XXV

Adamsberg contaba con el domingo y con su prensa reducida al mínimo para calmar las llamas. La última estimación de la víspera por la noche lo había contrariado sin llegar a sorprenderlo: de cuatro a cinco mil edificios marcados con un cuatro en París. Por un lado, el domingo dejaba tiempo libre a los parisinos para que se ocupasen de su puerta y la cifra podía verse dramáticamente incrementada. Todo dependía del tiempo, a fin de cuentas. Si este 22 de septiembre hacía bueno, se irían de la ciudad y dejarían un poco de lado esta historia. Si el día estaba gris, los estados de ánimo se debilitarían y las puertas acabarían encajando el golpe.
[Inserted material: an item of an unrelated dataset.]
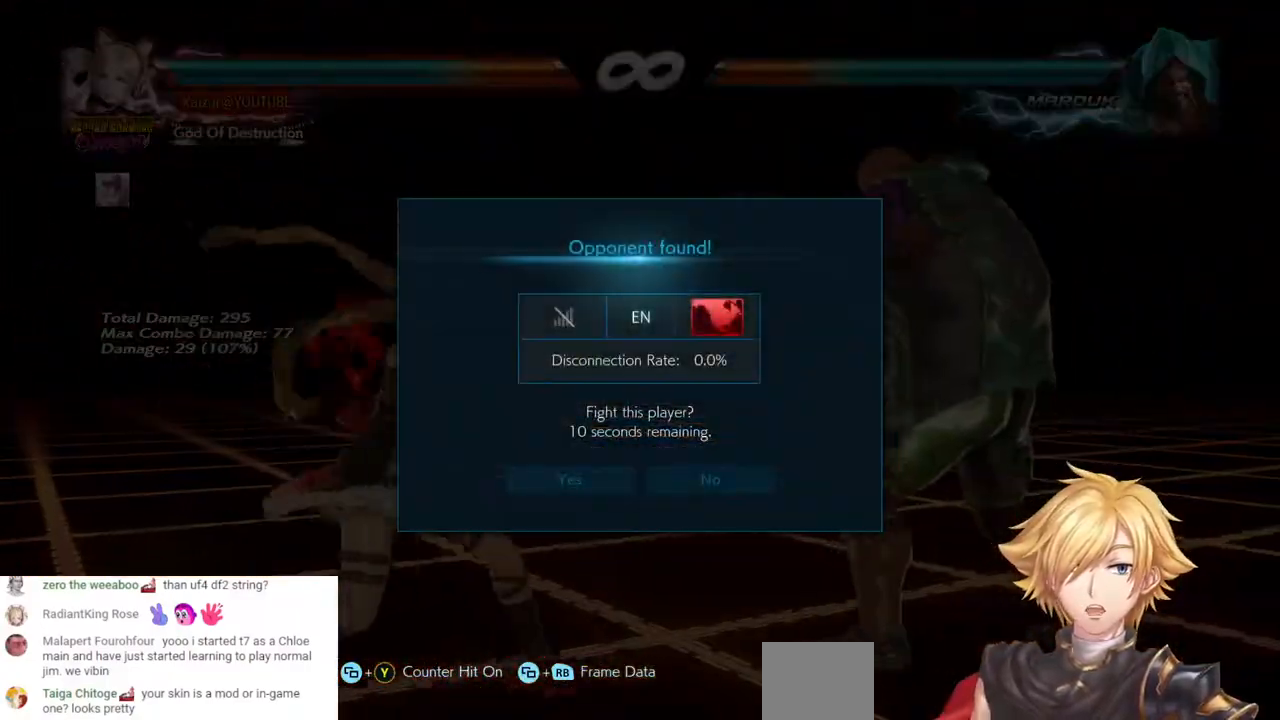
{"dt_ms": 500, "buttons": [], "left_stick": "center", "right_stick": "center", "events": [[50, "DPAD_LEFT", "down"], [150, "DPAD_LEFT", "up"]]}
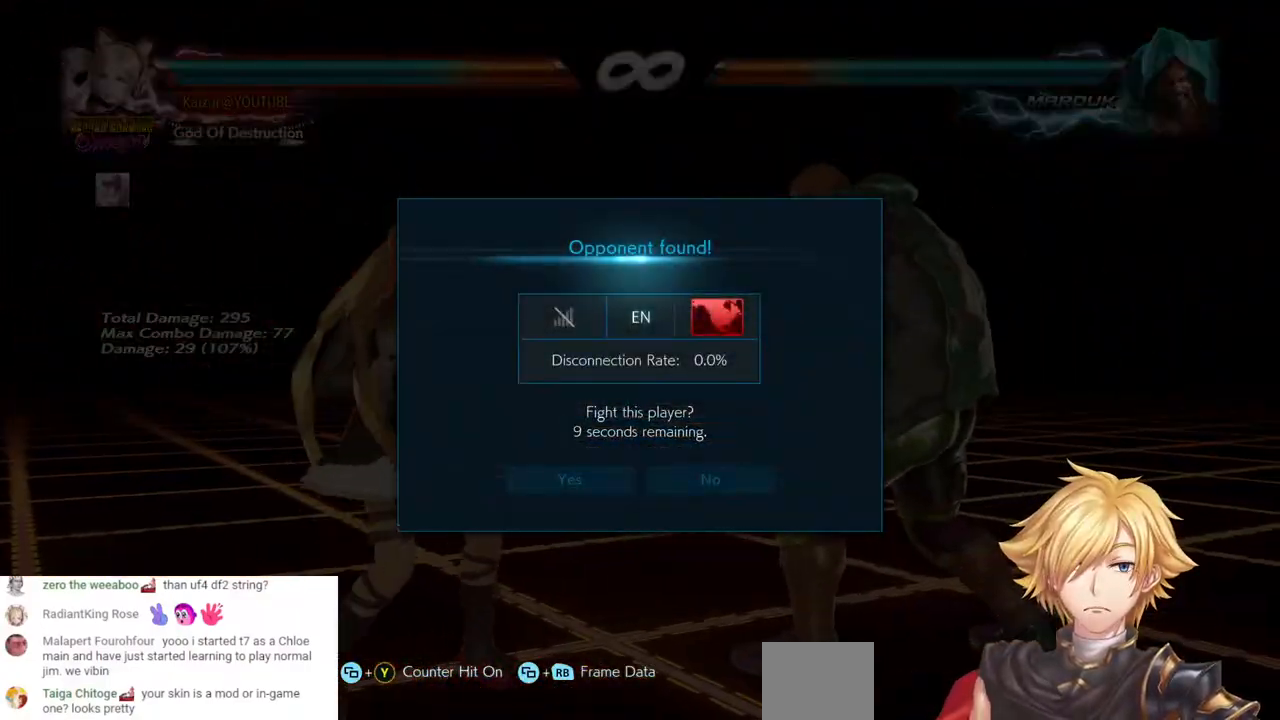
{"dt_ms": 500, "buttons": ["CROSS"], "left_stick": "center", "right_stick": "center", "events": [[383, "CROSS", "down"]]}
En cuanto se despertó y sin moverse de la cama, su primera mirada fue para la ventana. Llovía. Adamsberg replegó sus brazos sobre los ojos y se regodeó en su intención de no poner un pie en la brigada. El equipo de guardia sabría encontrarlo si el sembrador daba señales de vida, a pesar de una vigilancia reforzada junto a los veinticinco edificios originales.

Tras la ducha, se estiró completamente vestido sobre la cama y esperó, con los ojos clavados en el techo y el pensamiento vagabundo. A las nueve y treinta minutos se levantó y estimó que la jornada estaba al menos ganada por un frente. El sembrador no había matado a nadie.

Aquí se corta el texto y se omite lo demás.